We’re in Colorado heading toward Utah. Stay tuned for a lengthier post including pictures, commentary, and even – yes – opinion.

In Chicago

Sean and I are in Chicago. We will be at the Signature Lounge on the 96th floor of the John Hancock building (875 N. Michigan Avenue) at 10:00 tonight. If you live in Chicagoland, come on down – er, up – if you’re in the mood for some conversation and the consumption of adult beverages.

From Idaho to Minnesota

Don’t try driving through Yellowstone National Park on the way to somewhere else, not even on a Tuesday. It can’t be done. I don’t even want to think about how many hours that “little” detour took me and Sean yesterday. The idea was to take a quick spin through the park on our way to Rapid City, South Dakota from Idaho Falls. But by 5:00 in the evening we were only 200 miles from where we started at 7:00 that morning. It was two hours before dark and we had 500 miles to go.

Our schedule was utterly shot. There was no hope of getting anywhere near South Dakota, let alone to Rapid City and the Badlands, before dark. So we just decided to heck with the plan. We would drive until we got tired and see how far we could get. We made it all the way to Minneapolis. (Not before dark, though.)
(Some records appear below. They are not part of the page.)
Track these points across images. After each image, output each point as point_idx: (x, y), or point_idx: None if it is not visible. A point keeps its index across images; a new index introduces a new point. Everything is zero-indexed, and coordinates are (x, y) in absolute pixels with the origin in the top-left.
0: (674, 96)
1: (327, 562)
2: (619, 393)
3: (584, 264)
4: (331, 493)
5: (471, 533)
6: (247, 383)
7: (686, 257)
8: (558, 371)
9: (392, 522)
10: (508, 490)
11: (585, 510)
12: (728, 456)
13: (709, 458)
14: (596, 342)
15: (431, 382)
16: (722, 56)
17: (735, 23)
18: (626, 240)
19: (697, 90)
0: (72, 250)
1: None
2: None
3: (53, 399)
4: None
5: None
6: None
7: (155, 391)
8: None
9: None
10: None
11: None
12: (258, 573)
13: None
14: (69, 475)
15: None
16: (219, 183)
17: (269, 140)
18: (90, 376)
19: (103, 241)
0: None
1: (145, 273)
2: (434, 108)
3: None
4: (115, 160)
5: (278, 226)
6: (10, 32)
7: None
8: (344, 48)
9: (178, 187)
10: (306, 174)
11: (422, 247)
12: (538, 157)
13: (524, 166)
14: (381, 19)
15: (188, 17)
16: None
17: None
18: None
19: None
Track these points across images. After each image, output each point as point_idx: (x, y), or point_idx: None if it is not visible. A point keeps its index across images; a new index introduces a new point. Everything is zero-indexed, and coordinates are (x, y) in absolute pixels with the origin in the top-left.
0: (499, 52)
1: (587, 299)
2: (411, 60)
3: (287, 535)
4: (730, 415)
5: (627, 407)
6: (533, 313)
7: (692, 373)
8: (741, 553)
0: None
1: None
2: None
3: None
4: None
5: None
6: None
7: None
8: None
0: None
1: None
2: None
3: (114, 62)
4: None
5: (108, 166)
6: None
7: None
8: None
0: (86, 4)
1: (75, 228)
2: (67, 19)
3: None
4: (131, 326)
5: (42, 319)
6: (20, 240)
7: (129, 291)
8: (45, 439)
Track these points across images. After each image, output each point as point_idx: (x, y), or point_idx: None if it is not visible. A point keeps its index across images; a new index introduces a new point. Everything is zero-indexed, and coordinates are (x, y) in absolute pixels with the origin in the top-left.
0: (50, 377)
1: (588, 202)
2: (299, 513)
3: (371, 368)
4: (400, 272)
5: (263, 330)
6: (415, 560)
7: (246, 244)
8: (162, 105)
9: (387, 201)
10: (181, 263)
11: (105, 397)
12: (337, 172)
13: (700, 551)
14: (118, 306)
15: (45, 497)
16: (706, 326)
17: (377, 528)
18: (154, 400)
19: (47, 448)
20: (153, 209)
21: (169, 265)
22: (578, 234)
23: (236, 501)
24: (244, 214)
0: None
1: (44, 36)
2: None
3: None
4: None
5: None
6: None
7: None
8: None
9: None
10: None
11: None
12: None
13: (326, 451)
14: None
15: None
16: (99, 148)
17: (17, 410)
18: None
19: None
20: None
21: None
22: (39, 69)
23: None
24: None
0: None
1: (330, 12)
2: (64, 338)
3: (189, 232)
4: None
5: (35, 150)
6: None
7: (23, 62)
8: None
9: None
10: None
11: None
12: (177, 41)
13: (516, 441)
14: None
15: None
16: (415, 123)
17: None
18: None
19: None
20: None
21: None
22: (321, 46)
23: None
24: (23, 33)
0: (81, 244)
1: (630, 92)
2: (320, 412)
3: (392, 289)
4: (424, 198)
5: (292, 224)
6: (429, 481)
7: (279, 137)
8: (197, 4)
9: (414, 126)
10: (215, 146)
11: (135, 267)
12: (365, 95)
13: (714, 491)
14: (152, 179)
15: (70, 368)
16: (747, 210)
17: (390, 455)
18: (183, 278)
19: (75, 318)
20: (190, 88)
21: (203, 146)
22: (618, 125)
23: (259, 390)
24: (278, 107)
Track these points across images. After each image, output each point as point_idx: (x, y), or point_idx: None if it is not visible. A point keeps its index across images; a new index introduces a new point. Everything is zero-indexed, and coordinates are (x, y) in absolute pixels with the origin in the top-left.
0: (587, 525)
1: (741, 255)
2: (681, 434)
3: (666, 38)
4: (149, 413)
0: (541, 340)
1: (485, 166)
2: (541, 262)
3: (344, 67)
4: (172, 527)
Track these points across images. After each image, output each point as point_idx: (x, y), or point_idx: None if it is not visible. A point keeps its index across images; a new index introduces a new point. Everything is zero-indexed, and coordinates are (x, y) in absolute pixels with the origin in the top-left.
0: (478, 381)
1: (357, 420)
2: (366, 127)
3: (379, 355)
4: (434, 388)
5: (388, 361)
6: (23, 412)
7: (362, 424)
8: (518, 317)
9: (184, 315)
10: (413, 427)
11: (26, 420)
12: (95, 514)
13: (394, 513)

I don’t remember South Dakota. We blew through it on autopilot and cruise-control. Granted, it was dark for much of the way, but still. South Dakota, like Nebraska, is an enormous chore state. It seems to go on forever and ever and ever and there is almost no visual evidence of progress. How could Sean and I be so mentally zonked that we could forget that experience? We made that trip today. I still shudder at the memory of driving on I-80 across Nebraska ten years ago.

Anyway, I have some photo evidence of Eastern Idaho and Wyoming for you. I did snap one picture of South Dakota in an apparently brief moment of lucidity and awareness.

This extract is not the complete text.